Tuesday 28th March 2023
A couple of weeks ago we made a long-anticipated visit to the National Museum of the Royal Navy Hartlepool located at the historic quay within the town’s marina. The museum’s showpiece is the frigate HMS Trincomalee which lies moored, rigged and seemingly ready to sail, alongside a busy quay painstakingly recreated by the museum to reflect the times of Lord Nelson’s great victories.
Billed as the oldest floating British warship, Trincomalee is a Leda-class frigate – a classic design from a time when Britain was unarguably the dominant sea power. Due to cost and a shortage of domestic timber, she was actually constructed in India in 1817, during the final years of George III’s reign. She saw two tours of active service before being retired as a training ship then, somewhat less gloriously, a holiday ship. In 1990 – terribly dilapidated but still intact – she was towed to Hartlepool for restoration. Her transformation is a breath-taking testament to collective vision, organisation, dedication and craftsmanship.
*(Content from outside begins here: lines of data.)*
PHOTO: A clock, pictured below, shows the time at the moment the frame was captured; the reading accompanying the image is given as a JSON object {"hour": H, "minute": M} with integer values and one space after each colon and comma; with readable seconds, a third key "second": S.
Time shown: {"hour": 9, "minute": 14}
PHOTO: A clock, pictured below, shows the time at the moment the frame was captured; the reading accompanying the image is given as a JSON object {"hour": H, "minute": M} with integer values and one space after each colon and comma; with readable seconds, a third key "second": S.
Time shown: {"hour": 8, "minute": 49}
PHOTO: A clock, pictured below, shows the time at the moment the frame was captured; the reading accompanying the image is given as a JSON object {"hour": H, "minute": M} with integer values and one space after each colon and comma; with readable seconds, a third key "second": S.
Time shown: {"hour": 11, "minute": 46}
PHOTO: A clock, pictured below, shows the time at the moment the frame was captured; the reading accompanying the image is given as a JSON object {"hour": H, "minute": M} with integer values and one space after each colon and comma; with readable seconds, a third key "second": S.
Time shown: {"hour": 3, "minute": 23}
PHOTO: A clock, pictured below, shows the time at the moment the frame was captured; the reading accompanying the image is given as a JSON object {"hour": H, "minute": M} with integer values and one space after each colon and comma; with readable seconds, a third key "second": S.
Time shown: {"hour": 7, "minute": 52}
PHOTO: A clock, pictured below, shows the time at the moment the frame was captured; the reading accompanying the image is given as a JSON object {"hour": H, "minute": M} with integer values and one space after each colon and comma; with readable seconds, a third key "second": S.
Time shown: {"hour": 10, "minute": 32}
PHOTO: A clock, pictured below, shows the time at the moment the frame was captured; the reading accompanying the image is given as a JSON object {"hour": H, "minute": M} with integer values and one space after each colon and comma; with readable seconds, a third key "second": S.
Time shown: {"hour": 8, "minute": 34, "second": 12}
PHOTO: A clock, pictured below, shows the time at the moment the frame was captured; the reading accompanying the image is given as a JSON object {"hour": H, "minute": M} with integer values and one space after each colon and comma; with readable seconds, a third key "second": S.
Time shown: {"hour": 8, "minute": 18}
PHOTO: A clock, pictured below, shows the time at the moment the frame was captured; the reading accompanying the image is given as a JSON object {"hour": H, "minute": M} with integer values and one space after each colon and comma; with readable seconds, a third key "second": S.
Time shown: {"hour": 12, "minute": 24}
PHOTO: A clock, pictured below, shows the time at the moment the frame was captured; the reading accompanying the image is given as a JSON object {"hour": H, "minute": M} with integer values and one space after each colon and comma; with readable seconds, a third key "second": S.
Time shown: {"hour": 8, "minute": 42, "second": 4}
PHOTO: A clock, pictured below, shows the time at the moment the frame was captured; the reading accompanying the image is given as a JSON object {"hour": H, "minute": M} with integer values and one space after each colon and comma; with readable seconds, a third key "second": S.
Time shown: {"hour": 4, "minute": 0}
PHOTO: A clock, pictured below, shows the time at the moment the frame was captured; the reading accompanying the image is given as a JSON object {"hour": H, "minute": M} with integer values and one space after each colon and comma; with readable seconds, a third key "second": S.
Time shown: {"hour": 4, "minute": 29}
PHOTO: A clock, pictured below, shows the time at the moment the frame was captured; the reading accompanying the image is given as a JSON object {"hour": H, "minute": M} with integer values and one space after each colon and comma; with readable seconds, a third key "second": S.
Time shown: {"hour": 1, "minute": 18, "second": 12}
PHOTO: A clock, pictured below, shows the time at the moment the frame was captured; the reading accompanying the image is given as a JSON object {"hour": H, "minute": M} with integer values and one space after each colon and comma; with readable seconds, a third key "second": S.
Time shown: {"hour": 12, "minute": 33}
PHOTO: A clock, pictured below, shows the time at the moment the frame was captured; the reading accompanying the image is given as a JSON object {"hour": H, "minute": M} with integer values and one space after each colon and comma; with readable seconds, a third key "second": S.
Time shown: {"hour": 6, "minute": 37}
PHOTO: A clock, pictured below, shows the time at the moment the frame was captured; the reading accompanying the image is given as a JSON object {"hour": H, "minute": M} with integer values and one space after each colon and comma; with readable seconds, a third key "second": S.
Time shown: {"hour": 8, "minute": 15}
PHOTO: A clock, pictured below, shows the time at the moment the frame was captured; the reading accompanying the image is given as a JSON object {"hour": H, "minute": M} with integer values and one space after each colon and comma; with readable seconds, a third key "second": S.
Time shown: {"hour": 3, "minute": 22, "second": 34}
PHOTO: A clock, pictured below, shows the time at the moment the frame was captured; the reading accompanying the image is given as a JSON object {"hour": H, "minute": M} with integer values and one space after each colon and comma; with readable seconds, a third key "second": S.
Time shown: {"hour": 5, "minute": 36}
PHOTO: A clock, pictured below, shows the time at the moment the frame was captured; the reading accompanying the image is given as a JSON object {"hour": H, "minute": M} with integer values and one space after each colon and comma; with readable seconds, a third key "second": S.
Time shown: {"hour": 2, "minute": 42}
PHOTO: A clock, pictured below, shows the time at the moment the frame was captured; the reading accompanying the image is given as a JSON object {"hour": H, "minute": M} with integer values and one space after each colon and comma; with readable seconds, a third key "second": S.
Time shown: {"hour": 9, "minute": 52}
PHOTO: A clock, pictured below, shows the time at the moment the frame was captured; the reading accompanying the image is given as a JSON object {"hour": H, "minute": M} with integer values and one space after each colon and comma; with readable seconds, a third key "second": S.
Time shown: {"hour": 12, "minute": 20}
Short of being allowed to climb the rigging and fire the guns visitors are offered a creative, immersive experience of a bustling seaport at the turn of the c19th with all sorts of quayside activities – including press gangs. The dummies used to recreate the many scenes both on ship and in shops are utterly convincing. My personal favourites were the ship chandler’s and the cafe where staff and food are real and prices disappointingly up to date (but reasonable nevertheless).
Attached to the navy museum is the equally fascinating, if more conventional, Museum of Hartlepool defined, as far as I’m concerned, by its showcasing of an event shared by Whitby and Scarborough further down the coast – the prolonged and devastating bombardment by German warships which took place on 16th December 1914. One of the most poignant artefacts on display is the ‘bombardment clock’, stopped by a still-embedded shell fragment at 8:03 am, the time the attack started. The museum offers a lot more and needs a report of its own.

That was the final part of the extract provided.